U.S. Education Secretary Betsy DeVos and CNN guest-anchor Dana Bash engaged in a vigorous back-and-forth debate on the topic of schools reopening in the fall.
The Sunday morning “State of the Union” segment began with Bash contending that “everyone shares the same goal” of schools reopening, but then asking DeVos whether she can “assure students, teachers, parents, that they will not get coronavirus because they are going back to school?”
“Well, the key is that kids have to get back to school,” DeVos responded. “And we know there are going to be hot spots, and those need to be dealt with on a case-by-case basis. But the rule should be that kids go back to school this fall. They’ve been missing months of learning. Many of them are going to be so far behind, it’s going to be difficult to catch up. And we know this is a matter of their health in a multitude of factors or multitude of dimensions. We know that their emotional well-being, their mental well-being, and particularly kids from low-income and vulnerable populations, this is devastating to be out of school and not learning for months on end.”
After Bash rephrased her original question, DeVos pointed out that children “get the virus at a far lower rate than any other part of the population.”
“And, again, there is nothing in the data that would suggest that kids being back in school is dangerous to them,” she said. “And, in fact, it’s more a matter of their health and well-being that they be back in school. We’ve seen this in other countries in Europe and elsewhere in the world where students have gone back to school and have done so very successfully. That should be the goal.”
Bash cited two instances of children spreading the virus, to which DeVos countered with data from YMCAs that show no “high incidents of infections.” The two then went back and forth on the CDC guidelines, with DeVos arguing that the agency “never recommended schools close down in the first place.”
“No, what we’re saying is that kids need to be back in school, and that school leaders across the country need to be making plans to do just that,” DeVos said responding to a question about her department “compelling” schools to reopen against their will by withholding federal funding. “There is going to be the exception to the rule. But the rule should be that kids go back to school this fall. And where there are little flare-ups or hot spots, that can be dealt with on a school-by-school or a case-by-case basis.”
“There’s ample opportunity to have kids in school,” DeVos continued. “There are many counties across the country that have virtually no cases.
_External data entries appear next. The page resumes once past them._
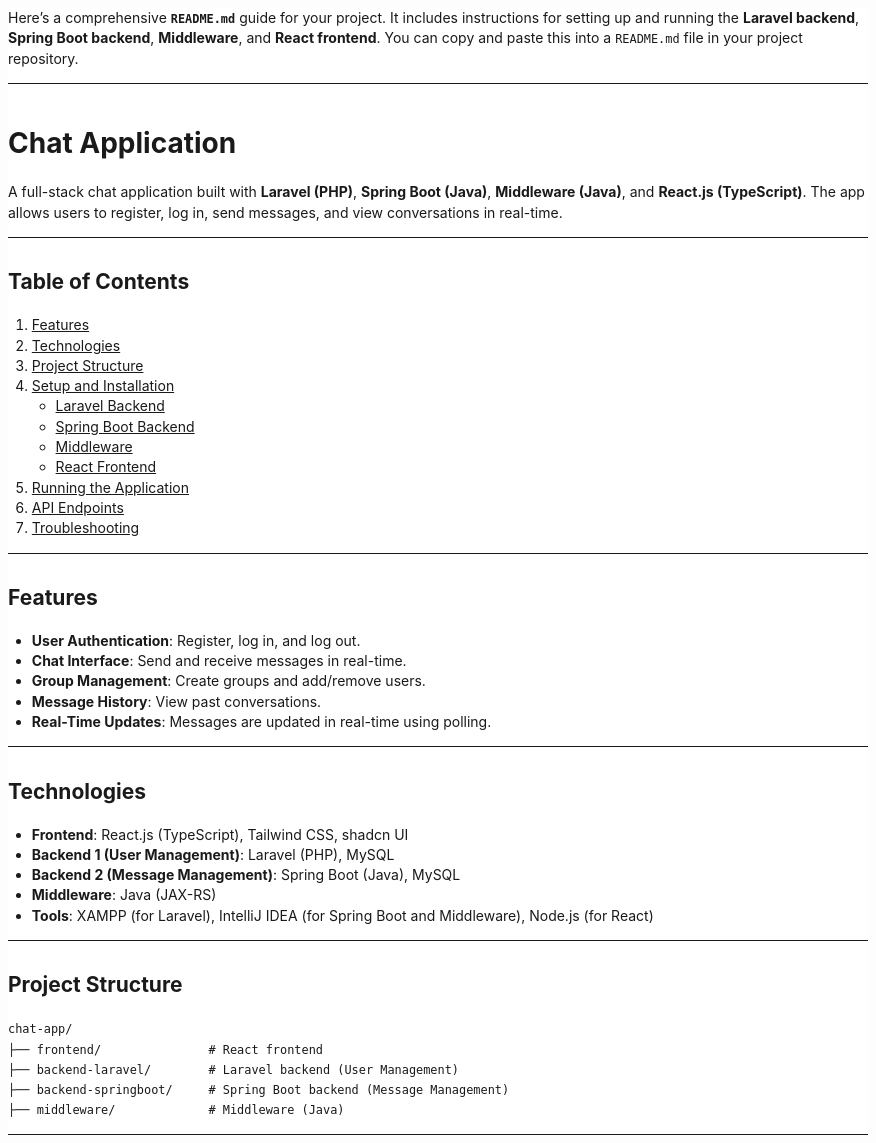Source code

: Here’s a comprehensive **`README.md`** guide for your project. It includes instructions for setting up and running the **Laravel backend**, **Spring Boot backend**, **Middleware**, and **React frontend**. You can copy and paste this into a `README.md` file in your project repository.

---

# **Chat Application**

A full-stack chat application built with **Laravel (PHP)**, **Spring Boot (Java)**, **Middleware (Java)**, and **React.js (TypeScript)**. The app allows users to register, log in, send messages, and view conversations in real-time.

---

## **Table of Contents**
1. [Features](#features)
2. [Technologies](#technologies)
3. [Project Structure](#project-structure)
4. [Setup and Installation](#setup-and-installation)
   - [Laravel Backend](#laravel-backend)
   - [Spring Boot Backend](#spring-boot-backend)
   - [Middleware](#middleware)
   - [React Frontend](#react-frontend)
5. [Running the Application](#running-the-application)
6. [API Endpoints](#api-endpoints)
7. [Troubleshooting](#troubleshooting)

---

## **Features**
- **User Authentication**: Register, log in, and log out.
- **Chat Interface**: Send and receive messages in real-time.
- **Group Management**: Create groups and add/remove users.
- **Message History**: View past conversations.
- **Real-Time Updates**: Messages are updated in real-time using polling.

---

## **Technologies**
- **Frontend**: React.js (TypeScript), Tailwind CSS, shadcn UI
- **Backend 1 (User Management)**: Laravel (PHP), MySQL
- **Backend 2 (Message Management)**: Spring Boot (Java), MySQL
- **Middleware**: Java (JAX-RS)
- **Tools**: XAMPP (for Laravel), IntelliJ IDEA (for Spring Boot and Middleware), Node.js (for React)

---

## **Project Structure**
```
chat-app/
├── frontend/               # React frontend
├── backend-laravel/        # Laravel backend (User Management)
├── backend-springboot/     # Spring Boot backend (Message Management)
├── middleware/             # Middleware (Java)
```

---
And so school leaders need to be looking at the granular data right on the ground where they are and looking at if there are problems, then how are you going to deal with them? But the goal needs to be that kids are learning full-time again this fall.”
As the discussion continued, a key aspect throughout featured Bash pushing back against DeVos’ argument that local schools can approach things differently based on their situation.
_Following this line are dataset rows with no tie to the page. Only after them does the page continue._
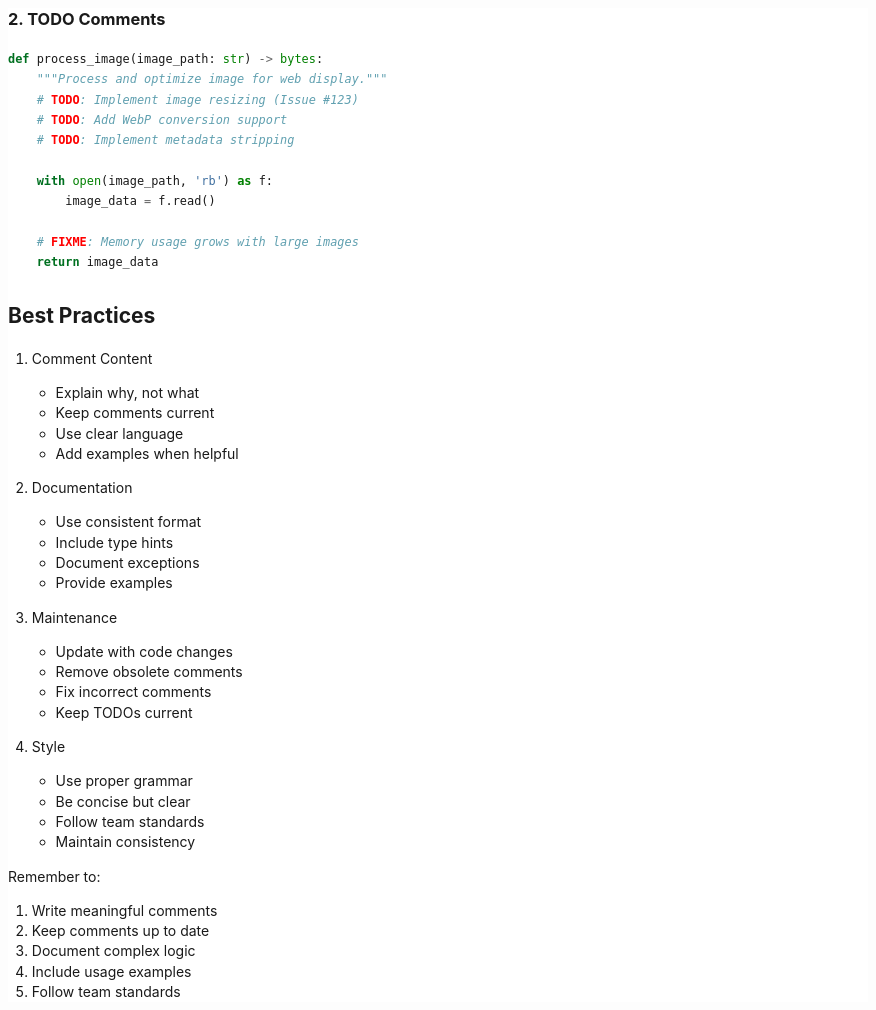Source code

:### 2. TODO Comments
```python
def process_image(image_path: str) -> bytes:
    """Process and optimize image for web display."""
    # TODO: Implement image resizing (Issue #123)
    # TODO: Add WebP conversion support
    # TODO: Implement metadata stripping
    
    with open(image_path, 'rb') as f:
        image_data = f.read()
    
    # FIXME: Memory usage grows with large images
    return image_data
```

## Best Practices

1. Comment Content
   - Explain why, not what
   - Keep comments current
   - Use clear language
   - Add examples when helpful

2. Documentation
   - Use consistent format
   - Include type hints
   - Document exceptions
   - Provide examples

3. Maintenance
   - Update with code changes
   - Remove obsolete comments
   - Fix incorrect comments
   - Keep TODOs current

4. Style
   - Use proper grammar
   - Be concise but clear
   - Follow team standards
   - Maintain consistency

Remember to:
1. Write meaningful comments
2. Keep comments up to date
3. Document complex logic
4. Include usage examples
5. Follow team standards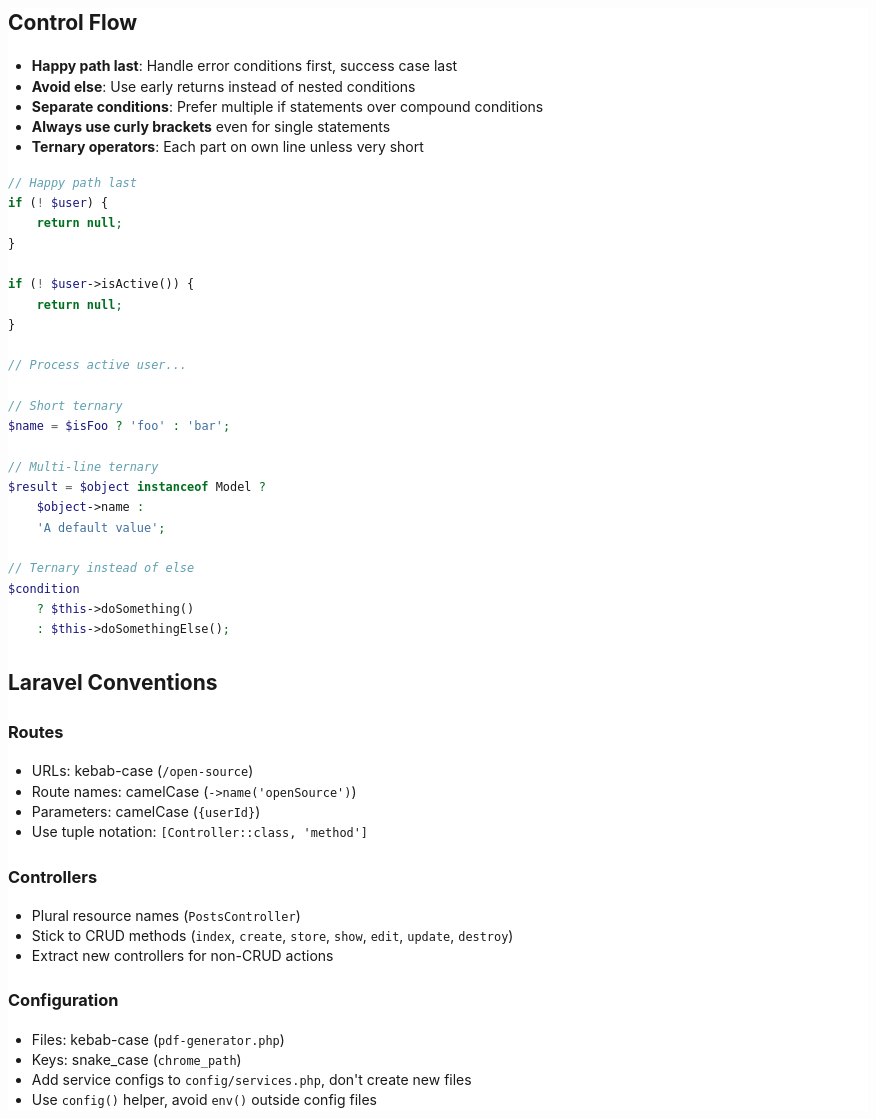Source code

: ## Control Flow
- **Happy path last**: Handle error conditions first, success case last
- **Avoid else**: Use early returns instead of nested conditions  
- **Separate conditions**: Prefer multiple if statements over compound conditions
- **Always use curly brackets** even for single statements
- **Ternary operators**: Each part on own line unless very short

```php
// Happy path last
if (! $user) {
    return null;
}

if (! $user->isActive()) {
    return null;
}

// Process active user...

// Short ternary
$name = $isFoo ? 'foo' : 'bar';

// Multi-line ternary
$result = $object instanceof Model ?
    $object->name :
    'A default value';

// Ternary instead of else
$condition
    ? $this->doSomething()
    : $this->doSomethingElse();
```

## Laravel Conventions

### Routes
- URLs: kebab-case (`/open-source`)
- Route names: camelCase (`->name('openSource')`)
- Parameters: camelCase (`{userId}`)
- Use tuple notation: `[Controller::class, 'method']`

### Controllers
- Plural resource names (`PostsController`)
- Stick to CRUD methods (`index`, `create`, `store`, `show`, `edit`, `update`, `destroy`)
- Extract new controllers for non-CRUD actions

### Configuration
- Files: kebab-case (`pdf-generator.php`)
- Keys: snake_case (`chrome_path`)
- Add service configs to `config/services.php`, don't create new files
- Use `config()` helper, avoid `env()` outside config files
“So as the secretary of education, should schools in the United States follow the CDC recommendations or not?” Bash said at one point. (RELATED: Stanford’s Dr. Scott Atlas: There Is ‘No Science Behind Having Children Not Attend Schools’)
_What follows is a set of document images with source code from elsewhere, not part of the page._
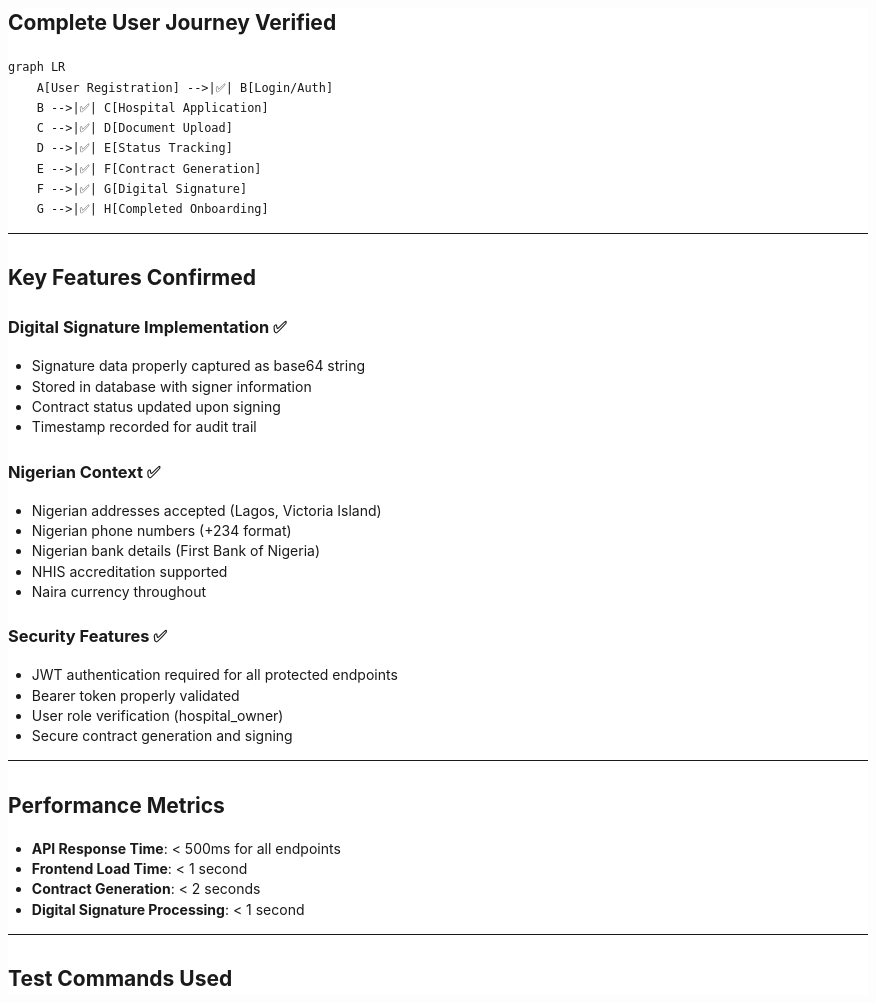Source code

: 
## Complete User Journey Verified

```mermaid
graph LR
    A[User Registration] -->|✅| B[Login/Auth]
    B -->|✅| C[Hospital Application]
    C -->|✅| D[Document Upload]
    D -->|✅| E[Status Tracking]
    E -->|✅| F[Contract Generation]
    F -->|✅| G[Digital Signature]
    G -->|✅| H[Completed Onboarding]
```

---

## Key Features Confirmed

### Digital Signature Implementation ✅
- Signature data properly captured as base64 string
- Stored in database with signer information
- Contract status updated upon signing
- Timestamp recorded for audit trail

### Nigerian Context ✅
- Nigerian addresses accepted (Lagos, Victoria Island)
- Nigerian phone numbers (+234 format)
- Nigerian bank details (First Bank of Nigeria)
- NHIS accreditation supported
- Naira currency throughout

### Security Features ✅
- JWT authentication required for all protected endpoints
- Bearer token properly validated
- User role verification (hospital_owner)
- Secure contract generation and signing

---

## Performance Metrics

- **API Response Time**: < 500ms for all endpoints
- **Frontend Load Time**: < 1 second
- **Contract Generation**: < 2 seconds
- **Digital Signature Processing**: < 1 second

---

## Test Commands Used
“Dr. Redfield has clearly said these are recommendations, and every situation is going to look slightly different,” said DeVos. “And the key for education leaders, and these are smart people who can figure things out. They can figure out what is going to be right for their specific situation. Because every school building is different, every school population is different.”
“I want to just tell you that I don’t know that it’s clear,” Bash told DeVos later. “Because the CDC guidelines do lay out steps in which they see a vision for returning to school safely. And I don’t hear that coming from you.”
“Well, I know for a fact that there are many schools that have been working hard to put together their plans for moving ahead,” said DeVos. “And we want to see every school district, every state doing the same thing to say not what we can’t do but what we’re going to do and what we can do. We’re a country of action, we’re a country of doers. We have education leaders who can work hard and figure this out.”